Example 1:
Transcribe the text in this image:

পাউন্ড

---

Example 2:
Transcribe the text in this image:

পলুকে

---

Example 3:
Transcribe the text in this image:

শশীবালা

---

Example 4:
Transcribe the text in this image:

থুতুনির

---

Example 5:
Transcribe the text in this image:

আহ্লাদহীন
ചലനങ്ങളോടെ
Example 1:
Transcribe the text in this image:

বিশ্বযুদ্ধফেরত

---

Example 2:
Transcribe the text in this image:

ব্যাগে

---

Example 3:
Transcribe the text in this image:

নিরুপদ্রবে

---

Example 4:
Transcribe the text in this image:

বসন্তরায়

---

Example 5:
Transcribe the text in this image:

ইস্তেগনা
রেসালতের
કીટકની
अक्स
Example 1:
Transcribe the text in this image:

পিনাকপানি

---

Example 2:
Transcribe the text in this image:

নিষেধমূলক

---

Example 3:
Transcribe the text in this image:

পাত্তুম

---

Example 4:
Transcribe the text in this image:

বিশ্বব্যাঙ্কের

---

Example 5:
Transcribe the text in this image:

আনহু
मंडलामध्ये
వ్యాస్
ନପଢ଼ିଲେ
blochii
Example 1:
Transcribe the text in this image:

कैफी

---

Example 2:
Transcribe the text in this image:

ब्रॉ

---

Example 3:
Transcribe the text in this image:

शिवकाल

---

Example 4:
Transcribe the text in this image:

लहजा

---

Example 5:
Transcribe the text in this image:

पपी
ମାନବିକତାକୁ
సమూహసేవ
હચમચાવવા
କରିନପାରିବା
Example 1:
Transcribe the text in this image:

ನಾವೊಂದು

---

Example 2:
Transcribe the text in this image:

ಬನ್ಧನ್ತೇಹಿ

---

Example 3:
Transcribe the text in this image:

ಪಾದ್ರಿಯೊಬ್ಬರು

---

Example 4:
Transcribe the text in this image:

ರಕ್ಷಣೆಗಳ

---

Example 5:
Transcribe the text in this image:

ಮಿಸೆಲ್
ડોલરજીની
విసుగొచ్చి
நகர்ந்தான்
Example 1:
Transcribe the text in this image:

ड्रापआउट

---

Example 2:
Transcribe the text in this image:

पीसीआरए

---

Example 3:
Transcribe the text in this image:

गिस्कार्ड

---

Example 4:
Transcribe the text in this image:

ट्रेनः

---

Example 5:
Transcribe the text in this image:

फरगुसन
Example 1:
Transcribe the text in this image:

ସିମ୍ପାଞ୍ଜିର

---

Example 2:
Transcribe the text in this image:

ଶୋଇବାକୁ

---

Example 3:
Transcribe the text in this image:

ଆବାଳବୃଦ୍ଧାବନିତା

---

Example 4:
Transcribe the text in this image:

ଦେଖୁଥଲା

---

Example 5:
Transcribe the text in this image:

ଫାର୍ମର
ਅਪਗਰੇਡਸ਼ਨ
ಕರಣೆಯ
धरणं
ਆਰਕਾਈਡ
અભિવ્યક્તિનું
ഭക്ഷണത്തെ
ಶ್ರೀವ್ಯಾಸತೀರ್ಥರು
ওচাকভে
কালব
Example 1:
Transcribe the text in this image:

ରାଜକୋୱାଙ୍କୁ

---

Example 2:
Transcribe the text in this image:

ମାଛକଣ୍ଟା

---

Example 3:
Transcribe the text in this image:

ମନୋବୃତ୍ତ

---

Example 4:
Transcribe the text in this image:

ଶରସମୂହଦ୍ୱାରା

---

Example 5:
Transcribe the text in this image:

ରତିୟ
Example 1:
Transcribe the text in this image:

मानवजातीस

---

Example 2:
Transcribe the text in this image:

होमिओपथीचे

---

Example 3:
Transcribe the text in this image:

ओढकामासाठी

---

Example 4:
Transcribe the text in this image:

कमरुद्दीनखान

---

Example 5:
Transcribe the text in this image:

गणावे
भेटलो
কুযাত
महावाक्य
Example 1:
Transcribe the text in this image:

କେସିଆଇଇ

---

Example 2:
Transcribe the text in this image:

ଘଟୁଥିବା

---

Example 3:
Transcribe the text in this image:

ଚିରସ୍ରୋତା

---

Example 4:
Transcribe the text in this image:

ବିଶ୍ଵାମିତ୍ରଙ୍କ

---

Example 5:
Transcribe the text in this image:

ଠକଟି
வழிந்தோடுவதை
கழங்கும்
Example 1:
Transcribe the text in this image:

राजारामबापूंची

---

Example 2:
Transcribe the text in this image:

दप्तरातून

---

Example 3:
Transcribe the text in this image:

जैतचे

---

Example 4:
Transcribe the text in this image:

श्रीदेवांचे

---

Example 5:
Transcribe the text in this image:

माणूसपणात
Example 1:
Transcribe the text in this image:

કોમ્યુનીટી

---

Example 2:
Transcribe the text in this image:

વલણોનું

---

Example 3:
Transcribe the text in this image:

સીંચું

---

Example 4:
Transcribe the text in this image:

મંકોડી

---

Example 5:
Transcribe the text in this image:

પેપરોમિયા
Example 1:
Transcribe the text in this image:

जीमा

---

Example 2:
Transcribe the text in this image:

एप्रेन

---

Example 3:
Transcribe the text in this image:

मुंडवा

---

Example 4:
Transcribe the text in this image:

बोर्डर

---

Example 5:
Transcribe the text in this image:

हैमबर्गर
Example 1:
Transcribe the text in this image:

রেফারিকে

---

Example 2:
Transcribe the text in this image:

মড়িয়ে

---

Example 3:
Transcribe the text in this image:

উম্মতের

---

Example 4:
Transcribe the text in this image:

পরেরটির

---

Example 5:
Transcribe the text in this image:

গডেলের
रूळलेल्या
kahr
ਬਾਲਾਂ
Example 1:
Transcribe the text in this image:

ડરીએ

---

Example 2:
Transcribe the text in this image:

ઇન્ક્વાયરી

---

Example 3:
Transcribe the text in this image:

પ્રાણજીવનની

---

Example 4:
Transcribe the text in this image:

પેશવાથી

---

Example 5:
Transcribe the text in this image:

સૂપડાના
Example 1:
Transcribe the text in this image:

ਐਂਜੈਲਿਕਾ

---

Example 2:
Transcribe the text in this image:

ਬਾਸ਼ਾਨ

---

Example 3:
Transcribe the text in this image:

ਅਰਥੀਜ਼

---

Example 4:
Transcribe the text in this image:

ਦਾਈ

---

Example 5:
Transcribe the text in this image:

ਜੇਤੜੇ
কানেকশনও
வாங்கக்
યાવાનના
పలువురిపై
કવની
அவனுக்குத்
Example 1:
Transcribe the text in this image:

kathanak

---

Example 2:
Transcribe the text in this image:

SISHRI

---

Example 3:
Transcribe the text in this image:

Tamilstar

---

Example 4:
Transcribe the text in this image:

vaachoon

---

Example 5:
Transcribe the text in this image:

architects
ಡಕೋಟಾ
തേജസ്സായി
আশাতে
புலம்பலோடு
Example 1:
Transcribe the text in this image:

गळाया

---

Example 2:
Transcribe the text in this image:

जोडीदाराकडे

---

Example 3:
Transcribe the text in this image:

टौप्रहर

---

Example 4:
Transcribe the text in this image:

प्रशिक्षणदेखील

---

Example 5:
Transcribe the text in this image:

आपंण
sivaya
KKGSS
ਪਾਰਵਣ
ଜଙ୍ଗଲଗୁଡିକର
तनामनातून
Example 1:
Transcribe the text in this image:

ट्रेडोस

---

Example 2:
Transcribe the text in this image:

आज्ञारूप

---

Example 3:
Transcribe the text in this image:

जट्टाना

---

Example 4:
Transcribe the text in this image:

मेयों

════════════════

**Aim of the task:**
All of the entries should be written out again exactly.

**Problem solution:**
Example 1:
Transcribe the text in this image:

পাউন্ড

---

Example 2:
Transcribe the text in this image:

পলুকে

---

Example 3:
Transcribe the text in this image:

শশীবালা

---

Example 4:
Transcribe the text in this image:

থুতুনির

---

Example 5:
Transcribe the text in this image:

আহ্লাদহীন
ചലനങ്ങളോടെ
Example 1:
Transcribe the text in this image:

বিশ্বযুদ্ধফেরত

---

Example 2:
Transcribe the text in this image:

ব্যাগে

---

Example 3:
Transcribe the text in this image:

নিরুপদ্রবে

---

Example 4:
Transcribe the text in this image:

বসন্তরায়

---

Example 5:
Transcribe the text in this image:

ইস্তেগনা
রেসালতের
કીટકની
अक्स
Example 1:
Transcribe the text in this image:

পিনাকপানি

---

Example 2:
Transcribe the text in this image:

নিষেধমূলক

---

Example 3:
Transcribe the text in this image:

পাত্তুম

---

Example 4:
Transcribe the text in this image:

বিশ্বব্যাঙ্কের

---

Example 5:
Transcribe the text in this image:

আনহু
मंडलामध्ये
వ్యాస్
ନପଢ଼ିଲେ
blochii
Example 1:
Transcribe the text in this image:

कैफी

---

Example 2:
Transcribe the text in this image:

ब्रॉ

---

Example 3:
Transcribe the text in this image:

शिवकाल

---

Example 4:
Transcribe the text in this image:

लहजा

---

Example 5:
Transcribe the text in this image:

पपी
ମାନବିକତାକୁ
సమూహసేవ
હચમચાવવા
କରିନପାରିବା
Example 1:
Transcribe the text in this image:

ನಾವೊಂದು

---

Example 2:
Transcribe the text in this image:

ಬನ್ಧನ್ತೇಹಿ

---

Example 3:
Transcribe the text in this image:

ಪಾದ್ರಿಯೊಬ್ಬರು

---

Example 4:
Transcribe the text in this image:

ರಕ್ಷಣೆಗಳ

---

Example 5:
Transcribe the text in this image:

ಮಿಸೆಲ್
ડોલરજીની
విసుగొచ్చి
நகர்ந்தான்
Example 1:
Transcribe the text in this image:

ड्रापआउट

---

Example 2:
Transcribe the text in this image:

पीसीआरए

---

Example 3:
Transcribe the text in this image:

गिस्कार्ड

---

Example 4:
Transcribe the text in this image:

ट्रेनः

---

Example 5:
Transcribe the text in this image:

फरगुसन
Example 1:
Transcribe the text in this image:

ସିମ୍ପାଞ୍ଜିର

---

Example 2:
Transcribe the text in this image:

ଶୋଇବାକୁ

---

Example 3:
Transcribe the text in this image:

ଆବାଳବୃଦ୍ଧାବନିତା

---

Example 4:
Transcribe the text in this image:

ଦେଖୁଥଲା

---

Example 5:
Transcribe the text in this image:

ଫାର୍ମର
ਅਪਗਰੇਡਸ਼ਨ
ಕರಣೆಯ
धरणं
ਆਰਕਾਈਡ
અભિવ્યક્તિનું
ഭക്ഷണത്തെ
ಶ್ರೀವ್ಯಾಸತೀರ್ಥರು
ওচাকভে
কালব
Example 1:
Transcribe the text in this image:

ରାଜକୋୱାଙ୍କୁ

---

Example 2:
Transcribe the text in this image:

ମାଛକଣ୍ଟା

---

Example 3:
Transcribe the text in this image:

ମନୋବୃତ୍ତ

---

Example 4:
Transcribe the text in this image:

ଶରସମୂହଦ୍ୱାରା

---

Example 5:
Transcribe the text in this image:

ରତିୟ
Example 1:
Transcribe the text in this image:

मानवजातीस

---

Example 2:
Transcribe the text in this image:

होमिओपथीचे

---

Example 3:
Transcribe the text in this image:

ओढकामासाठी

---

Example 4:
Transcribe the text in this image:

कमरुद्दीनखान

---

Example 5:
Transcribe the text in this image:

गणावे
भेटलो
কুযাত
महावाक्य
Example 1:
Transcribe the text in this image:

କେସିଆଇଇ

---

Example 2:
Transcribe the text in this image:

ଘଟୁଥିବା

---

Example 3:
Transcribe the text in this image:

ଚିରସ୍ରୋତା

---

Example 4:
Transcribe the text in this image:

ବିଶ୍ଵାମିତ୍ରଙ୍କ

---

Example 5:
Transcribe the text in this image:

ଠକଟି
வழிந்தோடுவதை
கழங்கும்
Example 1:
Transcribe the text in this image:

राजारामबापूंची

---

Example 2:
Transcribe the text in this image:

दप्तरातून

---

Example 3:
Transcribe the text in this image:

जैतचे

---

Example 4:
Transcribe the text in this image:

श्रीदेवांचे

---

Example 5:
Transcribe the text in this image:

माणूसपणात
Example 1:
Transcribe the text in this image:

કોમ્યુનીટી

---

Example 2:
Transcribe the text in this image:

વલણોનું

---

Example 3:
Transcribe the text in this image:

સીંચું

---

Example 4:
Transcribe the text in this image:

મંકોડી

---

Example 5:
Transcribe the text in this image:

પેપરોમિયા
Example 1:
Transcribe the text in this image:

जीमा

---

Example 2:
Transcribe the text in this image:

एप्रेन

---

Example 3:
Transcribe the text in this image:

मुंडवा

---

Example 4:
Transcribe the text in this image:

बोर्डर

---

Example 5:
Transcribe the text in this image:

हैमबर्गर
Example 1:
Transcribe the text in this image:

রেফারিকে

---

Example 2:
Transcribe the text in this image:

মড়িয়ে

---

Example 3:
Transcribe the text in this image:

উম্মতের

---

Example 4:
Transcribe the text in this image:

পরেরটির

---

Example 5:
Transcribe the text in this image:

গডেলের
रूळलेल्या
kahr
ਬਾਲਾਂ
Example 1:
Transcribe the text in this image:

ડરીએ

---

Example 2:
Transcribe the text in this image:

ઇન્ક્વાયરી

---

Example 3:
Transcribe the text in this image:

પ્રાણજીવનની

---

Example 4:
Transcribe the text in this image:

પેશવાથી

---

Example 5:
Transcribe the text in this image:

સૂપડાના
Example 1:
Transcribe the text in this image:

ਐਂਜੈਲਿਕਾ

---

Example 2:
Transcribe the text in this image:

ਬਾਸ਼ਾਨ

---

Example 3:
Transcribe the text in this image:

ਅਰਥੀਜ਼

---

Example 4:
Transcribe the text in this image:

ਦਾਈ

---

Example 5:
Transcribe the text in this image:

ਜੇਤੜੇ
কানেকশনও
வாங்கக்
યાવાનના
పలువురిపై
કવની
அவனுக்குத்
Example 1:
Transcribe the text in this image:

kathanak

---

Example 2:
Transcribe the text in this image:

SISHRI

---

Example 3:
Transcribe the text in this image:

Tamilstar

---

Example 4:
Transcribe the text in this image:

vaachoon

---

Example 5:
Transcribe the text in this image:

architects
ಡಕೋಟಾ
തേജസ്സായി
আশাতে
புலம்பலோடு
Example 1:
Transcribe the text in this image:

गळाया

---

Example 2:
Transcribe the text in this image:

जोडीदाराकडे

---

Example 3:
Transcribe the text in this image:

टौप्रहर

---

Example 4:
Transcribe the text in this image:

प्रशिक्षणदेखील

---

Example 5:
Transcribe the text in this image:

आपंण
sivaya
KKGSS
ਪਾਰਵਣ
ଜଙ୍ଗଲଗୁଡିକର
तनामनातून
Example 1:
Transcribe the text in this image:

ट्रेडोस

---

Example 2:
Transcribe the text in this image:

आज्ञारूप

---

Example 3:
Transcribe the text in this image:

जट्टाना

---

Example 4:
Transcribe the text in this image:

मेयों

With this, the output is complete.